If watching with children, focus discussions on: 1) The importance of family support during difficult times, 2) Healthy ways to process grief and emotions, 3) Understanding mental health challenges, 4) The healing power of nature and shared experiences. Emphasize that it's okay to talk about difficult feelings and ask for help when needed.

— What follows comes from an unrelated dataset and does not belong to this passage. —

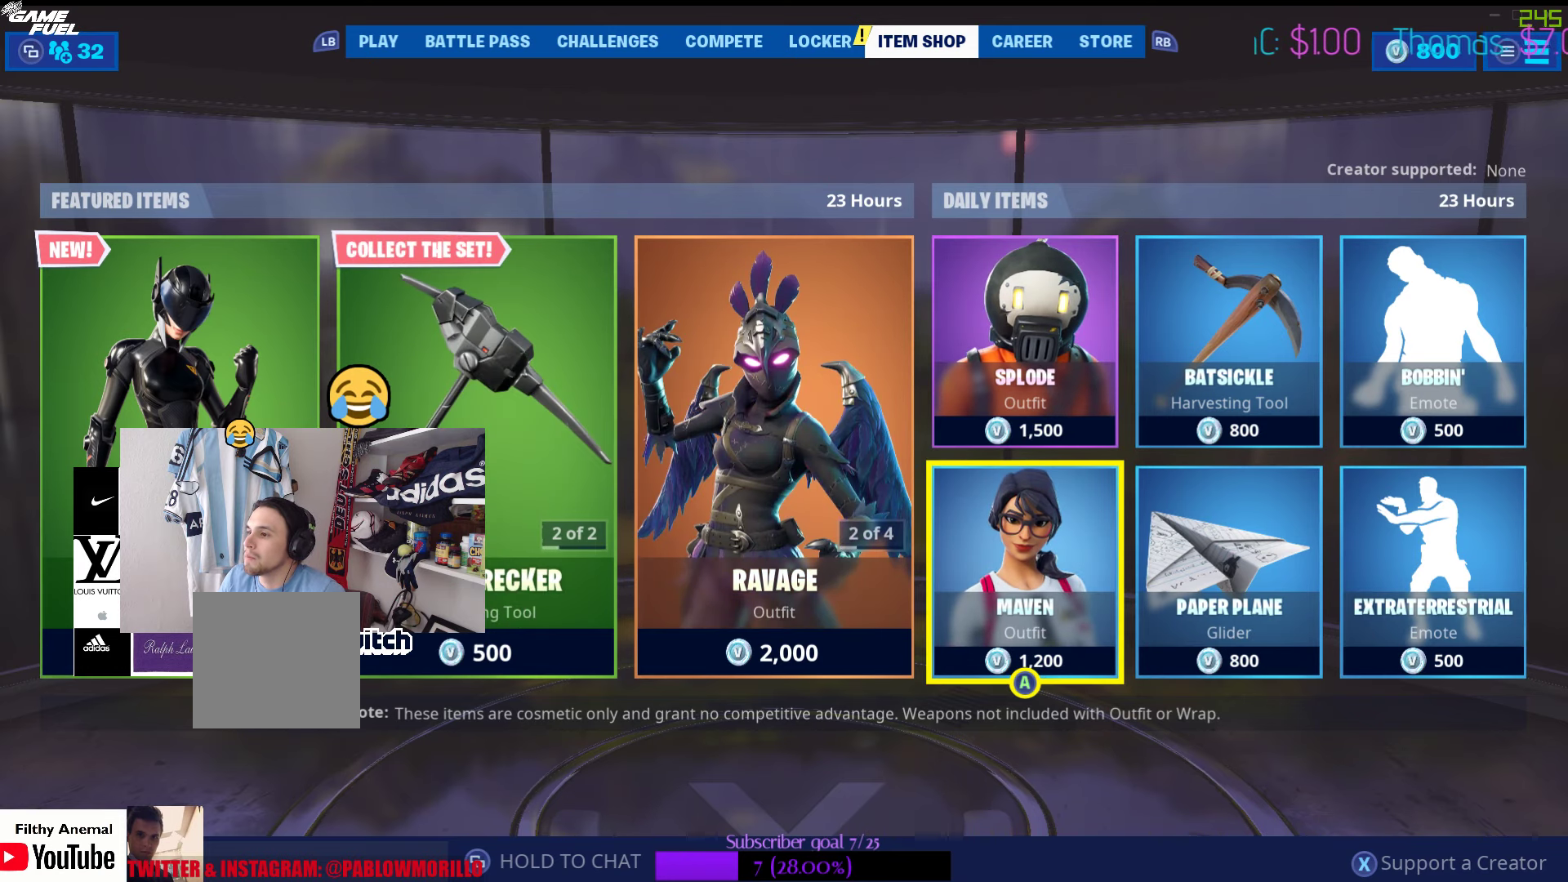
{"buttons": [], "left_stick": "center", "right_stick": "center", "events": []}
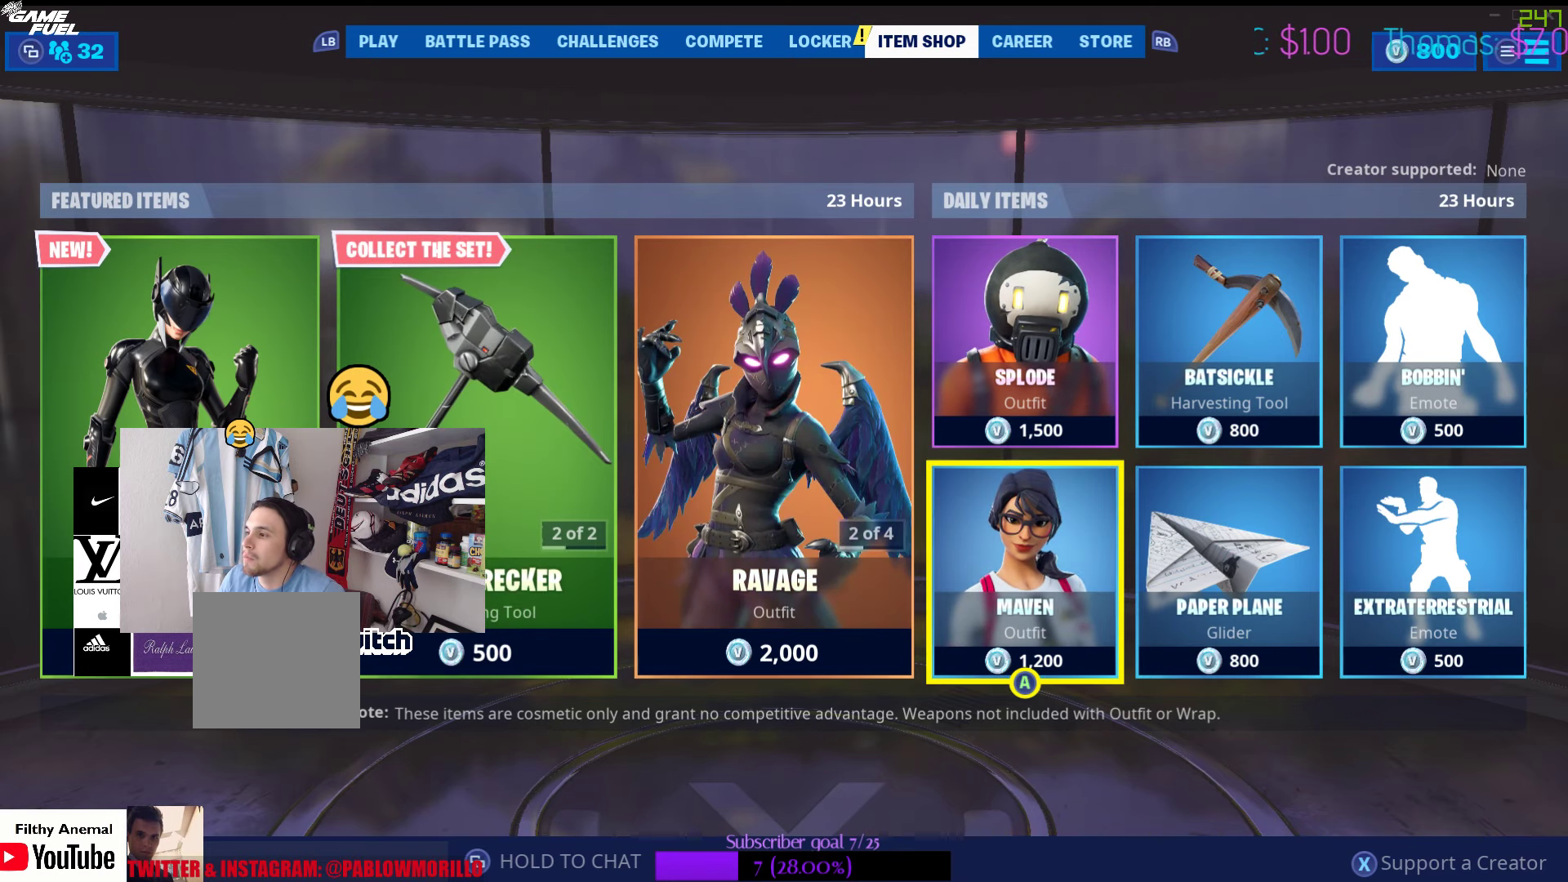
{"buttons": [], "left_stick": "center", "right_stick": "center", "events": [[283, "left_stick", "right"], [500, "left_stick", "center"]]}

Parent follow-up questions

  • What did you notice about how the family helped each other?
  • How do you think walking in nature might help people feel better when they're sad?
  • Why do you think the director made this film about his brother?
  • What are some healthy ways people can cope with sad feelings?
  • How does talking about problems help families?
  • What does this film teach us about the impact of suicide on families?
  • How does the documentary approach mental health differently than fictional films?
  • What role does the landscape play in the healing process shown in the film?
  • How can we support friends or family members who are struggling with grief?
⚠️ Deep Film Analysis (Contains Spoilers) · Click to Expand
A ghost story that haunts you with the living's inability to let go.

🎭 Story Kernel

The film's core isn't about Evelyn's ghost, but about the living family's collective failure to process grief. The supernatural premise is a metaphor for emotional stasis—the father's rigid control, the siblings' fractured communication, and their shared refusal to accept Evelyn's death and their own culpability in her despair. The driving force is a desperate, misguided attempt at familial redemption through legal exoneration, mistaking it for emotional closure. The real horror is how they've preserved their dysfunction for decades, using the weekly 'courtroom' sessions as a ritual to avoid genuine healing.

🎬 Visual Aesthetics

Director Orlando von Einsiedel employs a restrained, naturalistic visual palette dominated by grays, greens, and earth tones, mirroring the Irish landscape and the family's muted emotional state. The camera is largely observational, using static wide shots during the courtroom re-enactments that emphasize the artificial, performative nature of their grief ritual. In contrast, handheld intimacy captures raw, fleeting moments of real emotion—a brother's tear, a father's trembling hand—that break through the structured facade. The visuals refuse horror tropes; the ghost is felt through absence and silence, not spectacle.

🔍 Details & Easter Eggs

1
Early scenes show the family's modern interactions are still framed like a courtroom—seated apart, speaking in turns—revealing how the re-enactment has permanently shaped their communication.
2
The recurring motif of unlocked doors and open gates visually underscores the film's central irony: they seek 'closure' in a legally literal sense, while emotionally, everything remains painfully open.
3
Evelyn is never visually depicted as a ghost. Her presence is implied solely through the family's projections and the empty spaces in the frame where they direct their speeches.

💡 Behind the Scenes

The film is a deeply personal documentary by Orlando von Einsiedel, exploring his own family's tragedy. His brother, Evelyn, died by suicide in 2004. The 'courtroom' sessions were a real, years-long family ritual. The cast are von Einsiedel's actual family members—his father and siblings—performing these painful re-enactments. It was filmed over seven years in Ireland and London, with the director acting as both filmmaker and participating family member, creating a blur between documentary subject and author that is central to the film's raw authenticity.